Diez kept a journal through the process, and recounted how difficult it was to start cutting up her father's shirts - and not to use each fully. And she recalled her joy at getting a second chance at the tomato seed:
"I find that I feel guilty when I don't use every scrap of fabric. Almost as if I'm wasting the animal I just shot," she wrote. "Planning the cuts feels like I'm field-dressing a deer, which is ironic - Dad was a hunter. I found another tomato seed. I had discarded the first one and regretted not trying to sprout it. I feel like I won the lottery finding ONE MORE seed! I'm soaking it and will try to plant it."
She did - and found success.
"I've been nurturing it for the past two months and it's now four feet tall and growing tomatoes," she said. "And it was in a box stuck to a shirt for 10 years."
The remarkable occurrence connected her with her late father.
"My dad was a gardener, and it just had meaning for me to see that," she said.
She wanted to make a presentation of the plant along with the quilts for Christmas, so she kept quiet about the origins of the plant, even though family members had to occasionally help her keep the grow light on it when Katie was otherwise occupied.
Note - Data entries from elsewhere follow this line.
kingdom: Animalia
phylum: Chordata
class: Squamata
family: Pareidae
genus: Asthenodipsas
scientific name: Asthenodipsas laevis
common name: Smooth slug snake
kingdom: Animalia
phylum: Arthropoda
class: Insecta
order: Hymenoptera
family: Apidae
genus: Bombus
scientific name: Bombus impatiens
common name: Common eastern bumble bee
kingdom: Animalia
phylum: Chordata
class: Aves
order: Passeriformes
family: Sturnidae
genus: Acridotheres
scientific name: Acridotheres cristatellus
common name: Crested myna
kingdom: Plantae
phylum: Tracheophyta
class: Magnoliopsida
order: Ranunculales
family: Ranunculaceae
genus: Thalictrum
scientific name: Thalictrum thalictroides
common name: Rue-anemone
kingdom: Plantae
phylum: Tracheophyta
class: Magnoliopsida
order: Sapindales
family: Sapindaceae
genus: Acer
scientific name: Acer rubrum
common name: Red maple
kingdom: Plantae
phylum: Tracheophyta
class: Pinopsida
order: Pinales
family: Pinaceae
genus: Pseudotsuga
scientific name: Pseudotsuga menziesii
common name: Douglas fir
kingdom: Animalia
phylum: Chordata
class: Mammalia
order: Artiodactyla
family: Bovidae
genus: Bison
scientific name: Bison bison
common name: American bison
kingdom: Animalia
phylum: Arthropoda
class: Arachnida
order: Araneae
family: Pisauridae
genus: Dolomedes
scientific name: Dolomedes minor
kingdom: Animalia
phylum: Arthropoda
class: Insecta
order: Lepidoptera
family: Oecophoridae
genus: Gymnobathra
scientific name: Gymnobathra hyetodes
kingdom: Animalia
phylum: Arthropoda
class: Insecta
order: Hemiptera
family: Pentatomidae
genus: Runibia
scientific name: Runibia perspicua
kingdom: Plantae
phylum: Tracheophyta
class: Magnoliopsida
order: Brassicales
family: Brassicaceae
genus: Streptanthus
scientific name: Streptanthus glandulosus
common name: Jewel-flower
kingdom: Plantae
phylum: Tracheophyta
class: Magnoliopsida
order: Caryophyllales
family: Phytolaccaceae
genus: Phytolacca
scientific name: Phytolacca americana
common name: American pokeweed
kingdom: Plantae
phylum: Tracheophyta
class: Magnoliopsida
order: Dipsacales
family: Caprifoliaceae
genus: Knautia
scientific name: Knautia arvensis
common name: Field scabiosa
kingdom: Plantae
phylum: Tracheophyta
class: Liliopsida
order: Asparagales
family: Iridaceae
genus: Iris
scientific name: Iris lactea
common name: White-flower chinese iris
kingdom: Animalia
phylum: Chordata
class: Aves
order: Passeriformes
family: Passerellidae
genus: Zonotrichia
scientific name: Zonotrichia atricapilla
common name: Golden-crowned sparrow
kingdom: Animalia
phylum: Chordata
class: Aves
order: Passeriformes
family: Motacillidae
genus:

If they were puzzled by her insistence on growing a tomato plant in the winter, they kept it to themselves.
"They're kind of used to me doing weird stuff, so they didn't ask too many questions," she said.
Katie found nurturing the plant a pleasant retreat from the tumult of 2016, and it proved a fine symbolic gift to the family over the holiday.
She discovered that growing the plant and making the quilts was a way of prolonging her father's story, keeping memories fresh and vivid even after the passage of a decade.
And she felt it was a story she wanted to pass along.
"It's just a neat story that we thought we would share," she said.